I hated having to do this. I hated having to points out facts that I knew would pull at heart strings and make someone bend in my favor. It felt so much like manipulation that I felt sick. No one should feel like I felt right at that moment, but I knew that, if I didn't, Jonouchi wouldn't greet us in victory. We'd find his corpse instead.

So, if I had to bloody my hands to make sure he lived, I would. I'd already made myself guilty of not trusting my brother, what was one more?

"How many, Anzu?" I heard him question.

"… Three."

"Then I hope you know what you're doing, Megumi," Jonouchi stated while tossing me the weapon, no smile on his face. It was worry, guilt that lined his face instead as he put on one of the vests and quickly tossed me one. "'Cause you're forcing me to break a promise I made to your brother."

But I could only bite my lip when he said that, "What promise?"

"Remember the night I came at your place?" he asked and I nodded. "He and I said that we'd never let any of you join us. Our hands are dirty enough by themselves, Megumi. You sure you want to put possible blood on yours?"

"If I don't, you die," I said. But it was weak, at best. I couldn't – I couldn't argue. I – I was...

"How about I go?"

I blinked at the sound of Yuugi's voice, head whipping around to see Yami getting rid of his jacket that Anzu accepted.

"What about -" I tried.

"Yuugi accepted and will have nothing to do with this. Plus, there's already both dirt and blood on my hands. Can't get any worse than it already has, and, for once, I'll be doing this knowing that I really had no other choice. Any objections?"

But fell silent after he interrupted, listening to his reasons and trying to remember how good an aim Yami might have, if it had ever been mentioned. I couldn't, but, in the end, I guess it didn't matter as Jonouchi nodded, "Megumi, give Yami the equipment."

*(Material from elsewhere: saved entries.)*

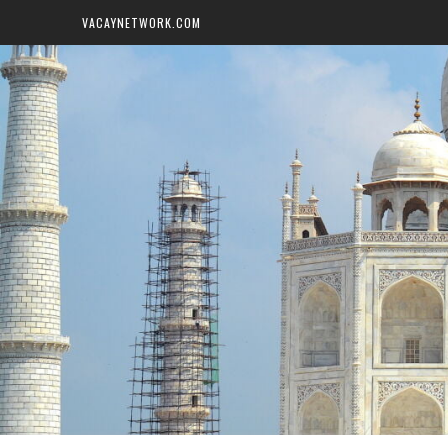
VACAYNETWORK.COM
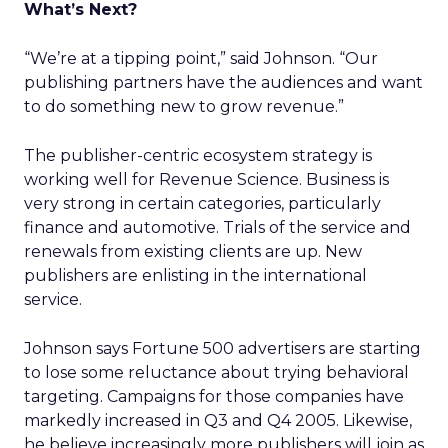
What’s Next?
“We’re at a tipping point,” said Johnson. “Our
publishing partners have the audiences and want
to do something new to grow revenue.”
The publisher-centric ecosystem strategy is
working well for Revenue Science. Business is
very strong in certain categories, particularly
finance and automotive. Trials of the service and
renewals from existing clients are up. New
publishers are enlisting in the international
service.
Johnson says Fortune 500 advertisers are starting
to lose some reluctance about trying behavioral
targeting. Campaigns for those companies have
markedly increased in Q3 and Q4 2005. Likewise,
he believe increasingly more publishers will join as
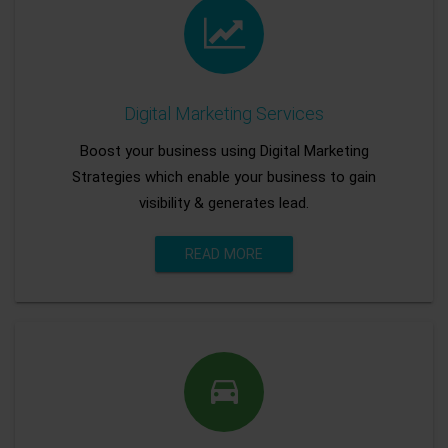
Digital Marketing Services
Boost your business using Digital Marketing
Strategies which enable your business to gain
visibility & generates lead.
READ MORE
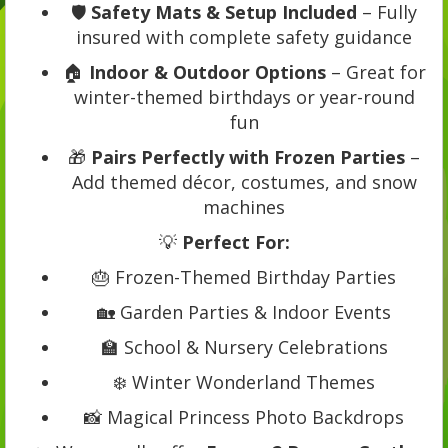
🛡️
Safety Mats & Setup Included
– Fully
insured with complete safety guidance
🏠
Indoor & Outdoor Options
– Great for
winter-themed birthdays or year-round
fun
🎁
Pairs Perfectly with Frozen Parties
–
Add themed décor, costumes, and snow
machines
💡
Perfect For:
🎂 Frozen-Themed Birthday Parties
🏡 Garden Parties & Indoor Events
🏫 School & Nursery Celebrations
❄️ Winter Wonderland Themes
📸 Magical Princess Photo Backdrops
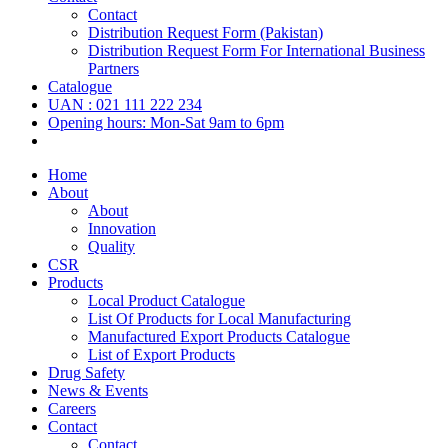
Contact
Distribution Request Form (Pakistan)
Distribution Request Form For International Business
Partners
Catalogue
UAN : 021 111 222 234
Opening hours: Mon-Sat 9am to 6pm
Home
About
About
Innovation
Quality
CSR
Products
Local Product Catalogue
List Of Products for Local Manufacturing
Manufactured Export Products Catalogue
List of Export Products
Drug Safety
News & Events
Careers
Contact
Contact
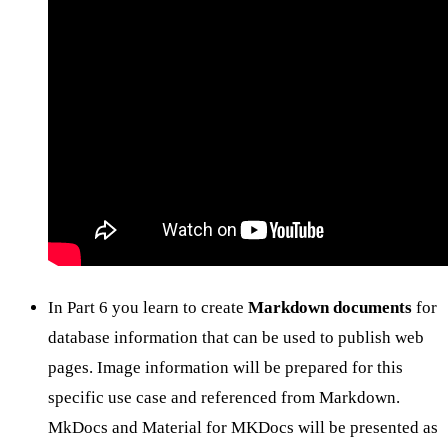
In Part 6 you learn to create
Markdown documents
for
database information that can be used to publish web
pages. Image information will be prepared for this
specific use case and referenced from Markdown.
MkDocs and Material for MKDocs will be presented as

And I obeyed, unable to help the, "I'm sorry" that left my lips.

"You're a psychic, Megumi. A healer. Not a murderer. Leave the battlefield to those who can handle it."

Until that. Until those words that only reminded me of the fact that I had replaced a child that had died. Was I? Was I really?

"Yami..." I tried as he got the equipment on and tried to figure out how the gun worked while being careful not to aim it at any of us.

"No need to thank me. I brought you all into this mess. It's up to me to make sure that you're all alive at the end," he said with a shrug, but before I could ask him what he meant exactly, Jonouchi was calling him and they were through the door that closed behind them, making me look at Anzu.

A healer. Was that why I was here? To heal? Heal what? Who? I couldn't even save my own brother and put him in danger instead.

I needed to change. I just needed to.